BEGIN Document excerpt

Question

Solve y' + 2xy = 2x^3, y(0) = 1.

Answer 1

http://www.sosmath.com/diffeq/first/lineareq/lineareq.html

Answer 2

\[ \huge y = \frac{\int2x^3(e^{\int2x dx})dx +c}{e^{\int2x}}\]

Answer 3

\[y'+2xy=2x^3 \]

Multiply both sides by what is called the integrating factor
It is already in this form:
\[y'+p(x)y=q(x)\]
The integrating factor is :
\[e^{ \int\limits p(x) dx}\]

So for this problem we have the integrating factor is:
\[e^{\int\limits p(x) dx} =e^{\int\limits 2x dx}=e^{x^2}\]

So the reason we multiply by the integrating factor is because it allows us to write the right hand side as
\[(ye^{x^2})'\]
Since this equals :
\[y'e^{x^2} +2xye^{x^2} \text{ By product rule }\]
Which is what we will have after multiplying both sides by the integrating factor
\[e^{x^2}y'+e^{x^2}2xy=e^{x^2} 2x^3\]
So we have again by product rule we can rewrite the right hand "
\[(ye^{x^2})'=e^{x^2} 2x^3\]
Now integrate both sides :)
Don't forget +C after integrating

END Document excerpt

- **List of tasks**:
- a) In the thread on solving y' + 2xy = 2x^3, do these statements agree with the text? Answer yes or no for each, quoting the deciding words. (i) The integrating factor for this problem works out to e^{x^2}. (ii) The initial condition given is y(0) = 0. (iii) The solver is reminded to add a constant after integrating.
- b) Repeat a passage from the thread on solving y' + 2xy = 2x^3 word for word. Begin at the words that have "So for this", and stop after "both sides :)".

BEGIN Recorded data

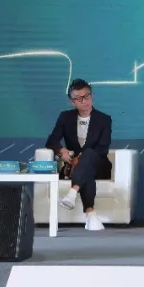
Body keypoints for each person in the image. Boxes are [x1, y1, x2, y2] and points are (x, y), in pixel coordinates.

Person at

END Recorded data

- **Solutions to the problems**:
- a)
(i) Yes: "\[e^{\int\limits p(x) dx} =e^{\int\limits 2x dx}=e^{x^2}\]"
(ii) No: "y(0) = 1"
(iii) Yes: "Don't forget +C after integrating"

- b)
So for this problem we have the integrating factor is:
\[e^{\int\limits p(x) dx} =e^{\int\limits 2x dx}=e^{x^2}\]

So the reason we multiply by the integrating factor is because it allows us to write the right hand side as
\[(ye^{x^2})'\]
Since this equals :
\[y'e^{x^2} +2xye^{x^2} \text{ By product rule }\]
Which is what we will have after multiplying both sides by the integrating factor
\[e^{x^2}y'+e^{x^2}2xy=e^{x^2} 2x^3\]
So we have again by product rule we can rewrite the right hand "
\[(ye^{x^2})'=e^{x^2} 2x^3\]
Now integrate both sides :)